During a recent test where I put up 125+ AWS instances to do some work I ran into an issue. All of the instances are pushing their logs via logstash-forwarder to a load balanced logstash cluster. Things were running fine but logging failed. It was nice to know that logging doesn’t bring the instances to halt, but the logs are being centrally collected for a reason.
After some digging I found that the issue was overrunning the logstash recipients memory. Basically the logs were flooding in at 4,500-5,500/s which exceeded what logstash could process. The events pilled up and boom. Not enough memory:
Error: Your application used more memory than the safety cap of 4G. Specify -J-Xmx####m to increase it (#### = cap size in MB). Specify -w for full OutOfMemoryError stack trace
The logstash instances are running on c3.xlarge instance types and I decided to perform some tests by throwing 250,000 events at them to see how fast they would process. Basically it came in at about 1,800/s. That number seemed low and I started playing around with the logstash settings.
Since we are using the elasticsearch_http output from logstash I experimented with the number of workers (default 1) for that output plugin. 2 was the sweet spot and I managed to increase the throughput to around 2,100/s. Not a great improvement, but I figured more should be possible.

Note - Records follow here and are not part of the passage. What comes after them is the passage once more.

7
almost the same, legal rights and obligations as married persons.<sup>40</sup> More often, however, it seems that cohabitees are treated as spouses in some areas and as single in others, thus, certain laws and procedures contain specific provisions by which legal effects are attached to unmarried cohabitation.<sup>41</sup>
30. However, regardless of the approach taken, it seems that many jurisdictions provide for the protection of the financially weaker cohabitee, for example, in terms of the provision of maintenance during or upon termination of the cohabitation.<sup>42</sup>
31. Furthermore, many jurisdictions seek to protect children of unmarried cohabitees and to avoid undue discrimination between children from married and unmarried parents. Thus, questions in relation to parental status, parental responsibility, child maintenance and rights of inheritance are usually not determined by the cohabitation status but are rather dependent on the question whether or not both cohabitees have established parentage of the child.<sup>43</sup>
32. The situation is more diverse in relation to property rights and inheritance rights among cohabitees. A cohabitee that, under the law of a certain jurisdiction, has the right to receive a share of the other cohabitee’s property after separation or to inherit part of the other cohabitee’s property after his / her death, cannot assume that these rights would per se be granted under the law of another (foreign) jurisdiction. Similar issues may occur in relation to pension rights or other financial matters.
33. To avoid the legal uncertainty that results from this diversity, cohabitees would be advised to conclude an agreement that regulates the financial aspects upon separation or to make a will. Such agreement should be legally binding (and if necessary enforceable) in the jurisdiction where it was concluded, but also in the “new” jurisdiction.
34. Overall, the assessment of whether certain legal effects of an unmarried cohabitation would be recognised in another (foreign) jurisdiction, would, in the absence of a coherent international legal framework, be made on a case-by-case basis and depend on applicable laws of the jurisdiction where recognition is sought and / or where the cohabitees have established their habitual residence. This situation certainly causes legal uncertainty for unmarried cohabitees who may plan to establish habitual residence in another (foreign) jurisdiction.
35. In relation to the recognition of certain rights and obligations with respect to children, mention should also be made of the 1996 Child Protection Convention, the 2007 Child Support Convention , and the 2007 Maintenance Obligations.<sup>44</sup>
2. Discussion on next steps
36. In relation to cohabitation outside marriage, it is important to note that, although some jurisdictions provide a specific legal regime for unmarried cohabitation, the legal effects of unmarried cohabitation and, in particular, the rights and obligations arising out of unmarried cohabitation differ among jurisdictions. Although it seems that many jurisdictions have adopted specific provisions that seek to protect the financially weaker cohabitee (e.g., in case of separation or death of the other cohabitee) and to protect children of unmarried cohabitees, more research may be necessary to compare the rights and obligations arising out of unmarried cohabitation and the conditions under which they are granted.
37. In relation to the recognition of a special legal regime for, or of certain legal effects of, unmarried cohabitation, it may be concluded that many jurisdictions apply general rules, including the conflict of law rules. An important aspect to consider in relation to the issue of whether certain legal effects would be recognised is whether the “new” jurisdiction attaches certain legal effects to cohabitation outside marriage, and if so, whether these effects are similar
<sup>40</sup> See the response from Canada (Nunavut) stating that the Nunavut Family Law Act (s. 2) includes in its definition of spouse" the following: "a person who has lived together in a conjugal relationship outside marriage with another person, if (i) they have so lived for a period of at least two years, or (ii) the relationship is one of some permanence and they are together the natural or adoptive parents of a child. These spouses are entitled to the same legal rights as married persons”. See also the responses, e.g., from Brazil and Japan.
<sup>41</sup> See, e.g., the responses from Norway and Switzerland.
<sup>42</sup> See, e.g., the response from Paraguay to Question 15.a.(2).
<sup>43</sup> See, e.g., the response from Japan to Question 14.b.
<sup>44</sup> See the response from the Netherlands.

The c3.xlarge comes with 4 cores and 7.5GB of RAM, but when I was testing the load stayed very low at around 0.5. Clearly I wasn’t getting the full value.
Logstash can also adjust the number of filter workers via the -w flag. I figured the filter might just be where things are getting stuck and so I re-ran my tests with various combinations of filter workers and elasticsearch_http workers.

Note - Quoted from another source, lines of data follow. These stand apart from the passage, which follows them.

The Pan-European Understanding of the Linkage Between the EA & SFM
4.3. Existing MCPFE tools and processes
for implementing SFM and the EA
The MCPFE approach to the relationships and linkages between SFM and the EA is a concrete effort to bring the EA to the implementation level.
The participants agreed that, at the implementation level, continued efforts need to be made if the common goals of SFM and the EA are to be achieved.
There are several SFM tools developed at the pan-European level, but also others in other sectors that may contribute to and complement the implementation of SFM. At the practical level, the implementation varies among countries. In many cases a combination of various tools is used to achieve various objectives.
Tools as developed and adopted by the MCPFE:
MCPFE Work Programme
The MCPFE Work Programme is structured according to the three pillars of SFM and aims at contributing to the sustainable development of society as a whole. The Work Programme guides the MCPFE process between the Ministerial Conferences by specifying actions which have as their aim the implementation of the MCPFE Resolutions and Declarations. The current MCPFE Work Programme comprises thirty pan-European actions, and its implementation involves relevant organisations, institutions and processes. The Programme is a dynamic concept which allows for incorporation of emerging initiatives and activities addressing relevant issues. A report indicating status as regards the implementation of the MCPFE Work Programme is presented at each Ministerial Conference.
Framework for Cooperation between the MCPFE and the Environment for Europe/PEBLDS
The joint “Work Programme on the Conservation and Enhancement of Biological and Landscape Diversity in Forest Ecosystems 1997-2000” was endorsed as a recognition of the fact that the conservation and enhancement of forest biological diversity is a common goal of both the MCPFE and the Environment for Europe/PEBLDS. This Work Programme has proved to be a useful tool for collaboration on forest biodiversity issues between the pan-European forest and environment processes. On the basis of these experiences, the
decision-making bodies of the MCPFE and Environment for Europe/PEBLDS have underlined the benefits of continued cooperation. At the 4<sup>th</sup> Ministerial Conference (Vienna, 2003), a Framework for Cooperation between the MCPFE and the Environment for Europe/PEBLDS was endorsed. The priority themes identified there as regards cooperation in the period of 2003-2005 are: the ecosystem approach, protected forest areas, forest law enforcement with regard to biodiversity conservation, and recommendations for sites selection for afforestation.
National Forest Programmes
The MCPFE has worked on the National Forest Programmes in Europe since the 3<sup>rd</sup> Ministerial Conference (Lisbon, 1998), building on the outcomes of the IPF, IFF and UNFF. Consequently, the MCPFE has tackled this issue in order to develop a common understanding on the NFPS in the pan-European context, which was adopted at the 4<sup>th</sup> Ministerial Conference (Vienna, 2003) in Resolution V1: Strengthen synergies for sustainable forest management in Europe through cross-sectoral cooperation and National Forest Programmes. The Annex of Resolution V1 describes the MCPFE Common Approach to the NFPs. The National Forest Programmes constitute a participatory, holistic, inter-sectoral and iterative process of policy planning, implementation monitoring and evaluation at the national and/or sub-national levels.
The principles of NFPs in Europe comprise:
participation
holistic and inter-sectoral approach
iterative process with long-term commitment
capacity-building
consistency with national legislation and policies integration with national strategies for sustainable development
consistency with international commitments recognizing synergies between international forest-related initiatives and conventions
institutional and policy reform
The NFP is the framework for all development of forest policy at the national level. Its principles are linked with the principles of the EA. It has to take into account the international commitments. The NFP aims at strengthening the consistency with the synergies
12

I’ll skip all the details, but for the c3.xlarge instance type I ended up reaching an ingestion rate about 3,500/s or nearly double the original. That rate was achieved by using
- filter workers = 8
- elasticsearch_http workers = 4
Changing either of these up or down reduced the overall rate. It also pushed the load to around 3.7+.

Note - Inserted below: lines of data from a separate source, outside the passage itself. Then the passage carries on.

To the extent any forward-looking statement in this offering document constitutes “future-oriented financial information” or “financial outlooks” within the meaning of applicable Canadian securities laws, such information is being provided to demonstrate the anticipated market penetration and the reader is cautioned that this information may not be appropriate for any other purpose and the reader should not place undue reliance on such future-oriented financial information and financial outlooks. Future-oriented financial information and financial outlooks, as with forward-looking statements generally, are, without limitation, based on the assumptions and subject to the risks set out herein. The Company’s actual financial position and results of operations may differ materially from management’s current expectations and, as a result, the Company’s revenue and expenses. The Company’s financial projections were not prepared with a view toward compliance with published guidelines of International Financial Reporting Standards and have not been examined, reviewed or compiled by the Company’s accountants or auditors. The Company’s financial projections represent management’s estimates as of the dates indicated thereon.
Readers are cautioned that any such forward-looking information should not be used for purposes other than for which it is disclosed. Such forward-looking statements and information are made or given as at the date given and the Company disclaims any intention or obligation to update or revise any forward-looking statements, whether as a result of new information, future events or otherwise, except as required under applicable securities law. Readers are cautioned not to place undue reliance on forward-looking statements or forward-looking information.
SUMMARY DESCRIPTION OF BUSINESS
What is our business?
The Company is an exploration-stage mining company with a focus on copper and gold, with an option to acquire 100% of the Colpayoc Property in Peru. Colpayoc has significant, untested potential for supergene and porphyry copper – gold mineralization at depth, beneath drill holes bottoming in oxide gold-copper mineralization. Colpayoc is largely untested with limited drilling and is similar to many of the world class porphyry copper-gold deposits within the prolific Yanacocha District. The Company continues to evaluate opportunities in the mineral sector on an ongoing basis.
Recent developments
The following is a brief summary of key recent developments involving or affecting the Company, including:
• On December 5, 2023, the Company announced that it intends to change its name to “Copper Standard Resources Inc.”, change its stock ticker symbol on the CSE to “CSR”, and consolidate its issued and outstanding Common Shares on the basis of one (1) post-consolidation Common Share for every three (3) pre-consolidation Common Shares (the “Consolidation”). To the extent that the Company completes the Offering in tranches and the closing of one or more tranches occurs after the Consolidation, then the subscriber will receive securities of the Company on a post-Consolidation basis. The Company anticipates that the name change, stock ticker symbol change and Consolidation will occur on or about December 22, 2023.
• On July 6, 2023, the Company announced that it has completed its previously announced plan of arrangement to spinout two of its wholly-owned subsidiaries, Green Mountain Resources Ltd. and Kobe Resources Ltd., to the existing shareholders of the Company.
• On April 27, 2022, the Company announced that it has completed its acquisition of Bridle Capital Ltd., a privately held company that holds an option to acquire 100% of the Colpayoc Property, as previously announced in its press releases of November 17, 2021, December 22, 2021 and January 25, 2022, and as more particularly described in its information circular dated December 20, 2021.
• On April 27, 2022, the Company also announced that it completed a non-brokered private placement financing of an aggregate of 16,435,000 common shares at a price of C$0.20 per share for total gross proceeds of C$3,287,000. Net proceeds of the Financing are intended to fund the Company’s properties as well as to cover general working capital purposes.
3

I think a lot more experimentation could be done with different instance types and counts, but for now I’m pretty happy with the new throughput which let’s me run a lot fewer instances to get to target rate of 30,000 events/s. For now I think I have a decent formula to drive any further tests:
- filter workers = 2 * number of cores
- elasticsearch_http workers = filter workers / 2
There is still a concern over load balancing the logstash service, which runs as a TCP service and connections from the forwarders persist. That means that if the right number of forwarding instances all tied to the same endpoint start pushing a lot, we might still overrun the box. There are some good ideas around putting a Redis or RabbitMQ layer in between, but that’s an experiment for another day.